Uma coisa tristíssima é a sensação de que, passado o que precisa ser passado, depois do depois, quando estivermos de máscara mas devidamente vacinados e na rua, eu estarei muito mais sozinha do que agora, nestes meses de isolamento.

A vida dá uns sacodes que benzadeus.

O consolo é que gosto um bocado da minha própria companhia. E tem a internet, livros, uns projetos interessantes pra tocar, praia por perto quando puder sair de casa, rede na varanda, tudo bem no ano que vem, ligações perigosas, west wing e o poderoso chefão pra rever até os olhos ficarem dormentes e a cozinha, sempre terei a cozinha (não hoje, hoje comerei pão com queijo e café, o dia todo).

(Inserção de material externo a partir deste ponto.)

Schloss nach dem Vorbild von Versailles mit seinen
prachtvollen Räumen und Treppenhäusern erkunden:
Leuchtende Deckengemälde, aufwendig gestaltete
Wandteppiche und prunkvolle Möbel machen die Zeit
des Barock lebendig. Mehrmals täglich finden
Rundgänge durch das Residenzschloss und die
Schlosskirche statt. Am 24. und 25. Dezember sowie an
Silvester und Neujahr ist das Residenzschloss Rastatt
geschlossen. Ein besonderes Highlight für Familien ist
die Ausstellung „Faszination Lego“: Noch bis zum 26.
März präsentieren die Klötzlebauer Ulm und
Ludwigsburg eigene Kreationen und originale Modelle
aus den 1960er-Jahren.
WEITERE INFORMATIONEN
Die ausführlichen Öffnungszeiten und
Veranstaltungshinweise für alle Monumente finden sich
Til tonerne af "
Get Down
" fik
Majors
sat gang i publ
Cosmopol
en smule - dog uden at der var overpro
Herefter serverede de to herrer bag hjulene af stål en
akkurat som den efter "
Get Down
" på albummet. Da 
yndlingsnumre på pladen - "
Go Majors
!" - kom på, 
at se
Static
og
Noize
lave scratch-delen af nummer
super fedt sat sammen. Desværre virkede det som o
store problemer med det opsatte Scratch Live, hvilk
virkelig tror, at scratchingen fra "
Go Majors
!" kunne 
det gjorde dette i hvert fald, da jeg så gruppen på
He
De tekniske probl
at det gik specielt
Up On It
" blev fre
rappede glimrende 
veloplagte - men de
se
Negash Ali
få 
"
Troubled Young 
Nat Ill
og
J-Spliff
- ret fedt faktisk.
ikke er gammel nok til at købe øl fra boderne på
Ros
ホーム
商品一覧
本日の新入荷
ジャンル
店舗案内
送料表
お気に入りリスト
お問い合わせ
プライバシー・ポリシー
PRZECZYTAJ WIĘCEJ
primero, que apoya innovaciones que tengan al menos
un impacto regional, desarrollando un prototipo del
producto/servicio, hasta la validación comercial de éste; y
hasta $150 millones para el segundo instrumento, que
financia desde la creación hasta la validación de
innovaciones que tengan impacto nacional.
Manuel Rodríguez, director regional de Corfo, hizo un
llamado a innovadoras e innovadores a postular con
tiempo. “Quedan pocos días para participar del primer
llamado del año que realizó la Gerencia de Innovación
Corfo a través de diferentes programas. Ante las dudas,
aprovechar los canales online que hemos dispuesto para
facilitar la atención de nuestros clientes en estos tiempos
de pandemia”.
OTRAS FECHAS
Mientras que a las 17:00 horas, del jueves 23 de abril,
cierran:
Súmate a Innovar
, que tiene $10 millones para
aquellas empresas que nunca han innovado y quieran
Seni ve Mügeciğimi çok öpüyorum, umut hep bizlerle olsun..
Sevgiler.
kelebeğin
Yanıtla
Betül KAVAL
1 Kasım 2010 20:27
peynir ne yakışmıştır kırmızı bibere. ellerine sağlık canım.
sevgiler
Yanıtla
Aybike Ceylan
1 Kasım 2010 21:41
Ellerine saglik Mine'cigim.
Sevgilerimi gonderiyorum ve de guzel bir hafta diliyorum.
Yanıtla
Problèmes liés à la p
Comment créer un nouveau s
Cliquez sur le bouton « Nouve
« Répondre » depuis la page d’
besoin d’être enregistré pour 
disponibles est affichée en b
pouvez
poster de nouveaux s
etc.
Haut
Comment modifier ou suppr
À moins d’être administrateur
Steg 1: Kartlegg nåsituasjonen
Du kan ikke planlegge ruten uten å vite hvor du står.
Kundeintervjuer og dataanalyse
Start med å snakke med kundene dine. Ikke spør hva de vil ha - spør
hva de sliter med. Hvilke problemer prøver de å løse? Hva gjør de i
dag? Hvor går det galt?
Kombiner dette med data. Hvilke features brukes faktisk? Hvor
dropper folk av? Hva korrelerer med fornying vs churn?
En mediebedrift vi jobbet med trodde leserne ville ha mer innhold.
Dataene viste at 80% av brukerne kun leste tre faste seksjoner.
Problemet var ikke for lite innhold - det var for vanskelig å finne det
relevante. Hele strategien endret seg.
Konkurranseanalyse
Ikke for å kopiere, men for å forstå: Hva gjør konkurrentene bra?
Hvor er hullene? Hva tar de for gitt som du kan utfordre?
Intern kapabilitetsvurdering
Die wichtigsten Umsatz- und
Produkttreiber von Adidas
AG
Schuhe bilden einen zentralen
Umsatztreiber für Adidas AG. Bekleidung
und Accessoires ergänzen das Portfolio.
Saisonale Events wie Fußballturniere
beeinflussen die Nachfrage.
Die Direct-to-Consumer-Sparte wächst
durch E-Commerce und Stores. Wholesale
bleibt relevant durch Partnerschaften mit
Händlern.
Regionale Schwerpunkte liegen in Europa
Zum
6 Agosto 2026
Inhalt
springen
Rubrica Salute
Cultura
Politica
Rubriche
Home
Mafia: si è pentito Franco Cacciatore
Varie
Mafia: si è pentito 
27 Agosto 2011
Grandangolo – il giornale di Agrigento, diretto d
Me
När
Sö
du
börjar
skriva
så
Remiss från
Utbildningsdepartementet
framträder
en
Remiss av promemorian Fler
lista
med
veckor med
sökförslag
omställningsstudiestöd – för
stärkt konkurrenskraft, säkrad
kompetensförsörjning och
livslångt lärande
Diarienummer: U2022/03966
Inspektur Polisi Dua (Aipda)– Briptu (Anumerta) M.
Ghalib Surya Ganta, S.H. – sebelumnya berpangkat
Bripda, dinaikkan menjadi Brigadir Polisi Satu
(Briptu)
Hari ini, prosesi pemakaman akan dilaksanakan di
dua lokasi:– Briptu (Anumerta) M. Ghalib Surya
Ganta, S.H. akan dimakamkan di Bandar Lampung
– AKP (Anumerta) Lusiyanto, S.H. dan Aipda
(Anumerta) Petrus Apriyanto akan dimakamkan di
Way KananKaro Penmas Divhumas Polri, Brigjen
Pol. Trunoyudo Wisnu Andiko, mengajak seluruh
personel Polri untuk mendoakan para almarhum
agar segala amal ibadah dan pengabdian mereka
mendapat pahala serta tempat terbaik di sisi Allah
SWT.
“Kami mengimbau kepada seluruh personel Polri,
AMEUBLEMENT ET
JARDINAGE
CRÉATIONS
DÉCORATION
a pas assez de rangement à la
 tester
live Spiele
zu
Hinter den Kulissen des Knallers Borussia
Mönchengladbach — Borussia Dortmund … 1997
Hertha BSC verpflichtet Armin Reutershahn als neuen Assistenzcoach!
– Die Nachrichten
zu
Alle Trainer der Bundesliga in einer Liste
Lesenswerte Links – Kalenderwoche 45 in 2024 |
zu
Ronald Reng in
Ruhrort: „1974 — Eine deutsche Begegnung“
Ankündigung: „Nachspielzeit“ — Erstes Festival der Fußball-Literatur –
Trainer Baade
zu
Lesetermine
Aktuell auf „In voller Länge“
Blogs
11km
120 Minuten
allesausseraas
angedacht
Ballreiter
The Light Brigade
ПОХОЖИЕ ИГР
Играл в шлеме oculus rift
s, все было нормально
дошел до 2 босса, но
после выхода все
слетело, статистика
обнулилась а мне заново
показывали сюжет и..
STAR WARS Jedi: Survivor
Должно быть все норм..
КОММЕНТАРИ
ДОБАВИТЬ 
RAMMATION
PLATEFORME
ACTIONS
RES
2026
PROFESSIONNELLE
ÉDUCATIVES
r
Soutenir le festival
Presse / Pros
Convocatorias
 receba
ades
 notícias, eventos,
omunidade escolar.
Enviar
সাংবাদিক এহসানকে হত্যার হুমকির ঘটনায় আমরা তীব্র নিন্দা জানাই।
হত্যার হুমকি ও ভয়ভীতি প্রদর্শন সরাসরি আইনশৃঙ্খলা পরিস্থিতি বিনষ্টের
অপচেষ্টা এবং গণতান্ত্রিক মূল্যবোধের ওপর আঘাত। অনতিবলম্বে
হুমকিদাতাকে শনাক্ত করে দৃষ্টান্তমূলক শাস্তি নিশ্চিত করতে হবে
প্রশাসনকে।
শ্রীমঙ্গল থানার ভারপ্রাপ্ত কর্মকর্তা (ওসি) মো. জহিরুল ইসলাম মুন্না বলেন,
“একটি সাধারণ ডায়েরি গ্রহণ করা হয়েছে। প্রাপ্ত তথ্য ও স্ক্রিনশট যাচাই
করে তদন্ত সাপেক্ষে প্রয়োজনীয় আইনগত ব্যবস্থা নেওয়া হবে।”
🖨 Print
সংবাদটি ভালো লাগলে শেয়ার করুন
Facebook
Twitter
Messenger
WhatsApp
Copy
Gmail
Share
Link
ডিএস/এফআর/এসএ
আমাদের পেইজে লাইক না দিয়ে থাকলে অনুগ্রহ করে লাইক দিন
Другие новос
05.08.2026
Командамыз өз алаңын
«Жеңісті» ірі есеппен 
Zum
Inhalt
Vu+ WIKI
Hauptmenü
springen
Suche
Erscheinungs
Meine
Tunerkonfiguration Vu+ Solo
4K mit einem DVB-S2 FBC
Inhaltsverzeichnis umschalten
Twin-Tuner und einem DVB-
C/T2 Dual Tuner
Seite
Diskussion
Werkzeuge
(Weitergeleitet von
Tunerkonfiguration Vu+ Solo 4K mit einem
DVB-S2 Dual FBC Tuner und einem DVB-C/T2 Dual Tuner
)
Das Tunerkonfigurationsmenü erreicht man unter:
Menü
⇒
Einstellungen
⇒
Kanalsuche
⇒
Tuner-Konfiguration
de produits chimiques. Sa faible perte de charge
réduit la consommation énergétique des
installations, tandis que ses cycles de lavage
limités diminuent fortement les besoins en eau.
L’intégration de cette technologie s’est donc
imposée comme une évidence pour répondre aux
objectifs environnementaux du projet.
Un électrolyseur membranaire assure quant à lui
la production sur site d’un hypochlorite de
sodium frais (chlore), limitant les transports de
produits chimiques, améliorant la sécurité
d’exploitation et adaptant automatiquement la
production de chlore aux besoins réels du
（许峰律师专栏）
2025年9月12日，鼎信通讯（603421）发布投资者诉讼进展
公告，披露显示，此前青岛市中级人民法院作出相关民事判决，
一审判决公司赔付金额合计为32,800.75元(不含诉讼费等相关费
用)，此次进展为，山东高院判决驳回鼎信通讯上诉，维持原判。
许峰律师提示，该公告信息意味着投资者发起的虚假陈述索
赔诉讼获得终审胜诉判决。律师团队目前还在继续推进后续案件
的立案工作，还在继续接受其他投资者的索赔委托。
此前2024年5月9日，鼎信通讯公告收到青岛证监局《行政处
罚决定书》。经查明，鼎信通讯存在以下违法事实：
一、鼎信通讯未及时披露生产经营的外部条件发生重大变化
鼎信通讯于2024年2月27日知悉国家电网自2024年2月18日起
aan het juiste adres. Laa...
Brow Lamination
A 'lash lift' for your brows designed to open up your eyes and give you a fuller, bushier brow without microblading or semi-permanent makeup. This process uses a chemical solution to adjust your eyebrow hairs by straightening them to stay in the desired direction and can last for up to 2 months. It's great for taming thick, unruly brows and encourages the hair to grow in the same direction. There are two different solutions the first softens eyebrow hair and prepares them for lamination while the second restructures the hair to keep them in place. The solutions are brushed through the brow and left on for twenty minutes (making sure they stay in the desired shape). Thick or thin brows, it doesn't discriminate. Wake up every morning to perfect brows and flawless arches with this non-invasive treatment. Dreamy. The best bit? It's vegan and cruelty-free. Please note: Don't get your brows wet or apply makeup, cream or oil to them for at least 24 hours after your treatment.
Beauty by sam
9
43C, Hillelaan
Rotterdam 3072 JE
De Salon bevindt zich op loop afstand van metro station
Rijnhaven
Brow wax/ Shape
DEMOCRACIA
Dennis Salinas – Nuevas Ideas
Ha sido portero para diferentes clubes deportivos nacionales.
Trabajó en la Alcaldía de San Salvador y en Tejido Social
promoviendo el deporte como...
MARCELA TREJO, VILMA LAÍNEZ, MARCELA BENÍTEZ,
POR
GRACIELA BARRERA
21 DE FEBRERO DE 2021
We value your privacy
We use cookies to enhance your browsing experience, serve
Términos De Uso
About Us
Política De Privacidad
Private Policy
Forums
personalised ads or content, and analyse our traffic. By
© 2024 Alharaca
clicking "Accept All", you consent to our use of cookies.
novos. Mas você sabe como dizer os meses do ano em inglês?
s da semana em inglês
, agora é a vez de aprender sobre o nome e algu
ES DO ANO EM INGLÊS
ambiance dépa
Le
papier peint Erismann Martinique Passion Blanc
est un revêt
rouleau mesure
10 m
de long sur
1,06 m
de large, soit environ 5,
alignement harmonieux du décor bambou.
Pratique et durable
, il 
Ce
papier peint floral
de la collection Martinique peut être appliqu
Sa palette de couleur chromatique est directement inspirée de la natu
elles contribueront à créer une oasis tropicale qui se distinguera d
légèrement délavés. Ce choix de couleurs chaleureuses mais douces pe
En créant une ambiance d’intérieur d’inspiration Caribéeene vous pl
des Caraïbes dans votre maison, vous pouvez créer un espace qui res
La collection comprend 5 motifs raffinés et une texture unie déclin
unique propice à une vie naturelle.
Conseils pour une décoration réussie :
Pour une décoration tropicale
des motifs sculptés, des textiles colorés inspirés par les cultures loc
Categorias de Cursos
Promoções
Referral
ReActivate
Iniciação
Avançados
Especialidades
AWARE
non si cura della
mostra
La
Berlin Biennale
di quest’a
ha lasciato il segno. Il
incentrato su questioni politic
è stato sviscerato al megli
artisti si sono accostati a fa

Mesmo assim, doeu. Ah, doeu.

Tá tendo maratona de Criminal Minds, exatamente a companhia que eu precisava para passar essa virada de ano. Sim, continuo apaixonadinha pelo Reid. Séries e livros policiais me confortam muito. Já falei sobre isso algumas vezes. Eu sempre recomendo romances e séries policiais para males diversos, especialmente os de amor. É que eles parecem seguir uma lógica. Organizam o mundo. Encontram respostas. Quando uma relação acaba ou nem, quando está tudo muito dolorido, é aquela confusão nos sentidos. Tudo em carne viva e as pessoas se perguntando e se? Mas porque? Foi alguma coisa que eu fiz? Será que? O amor é labirinto sem fio de Ariadne. Sem nem mesmo as migalhinhas de pão do João. Amor não tem resposta única (o viver, na verdade, mas a gente se entretem no dia a dia e esquece um pouco). Não tem verdade. Quanto mais se olha pra trás e tenta desvendar o que e como aconteceu, mais perdida a pessoa fica. Já o universo do mistério policial faz sentido. No mundo dos livros e séries de investigação há uma pergunta central e uma resposta única. A verdade. Um desenlace que se a gente não pegou de primeira, volta e espia: vai ter um fio condutor. As pistas estavam todas lá, a gente que não tinha visto, mas com calma, analisando bem, arrá, era isso. Alguém explica tudo. Tudinho. O romance policial me acalma. Acalenta. Coloca um pouco de ordem – mesmo que temporária e transitória – na bagunça que é o sentir. É um desafio intelectual. A gente pode pensar sobre. Ou se deixar levar, como quem faz uma visita guiada: à direita vocês podem ver um suspeito inocentado, reparem que seu ar suspeito é, na verdade, efeito da azia. A gente (a gente sou sempre eu, como anteriormente combinado) tem essa fome: de conhecimento, de verdade, de saber. E viver é aprender que não tem resposta fácil, que a gente não vai saber tudo e que a verdade é uma construção. E amar é aprender isso tudo sem pele. Mas o romance policial, ah, por um momento a gente pode, sabe, responde. Poirot, Grissom, Miss Marple, Reid, quem for, eles vão saber. Vão dizer. Vão provar. Nesse 2020 de angústias, de incerteza, um tempo sem horizonte (que se estende para o ano que começa amanhã), nesse ano em que não só o sentir, mas o próprio existir se apresenta como uma imensa bagunça disforme, os livros e séries desse tipo me tem sido muleta, oxigênio, ninho, limite, fôrma (eu sei que não tem chapeuzinho, me deixa). Bora, Reid, me abraça.

Pegando gastura.

Tenho pena de nunca ter te mostrado o conto Plantação. Eu nunca tinha vivido em um tarde demais. É um lugar realmente inóspito.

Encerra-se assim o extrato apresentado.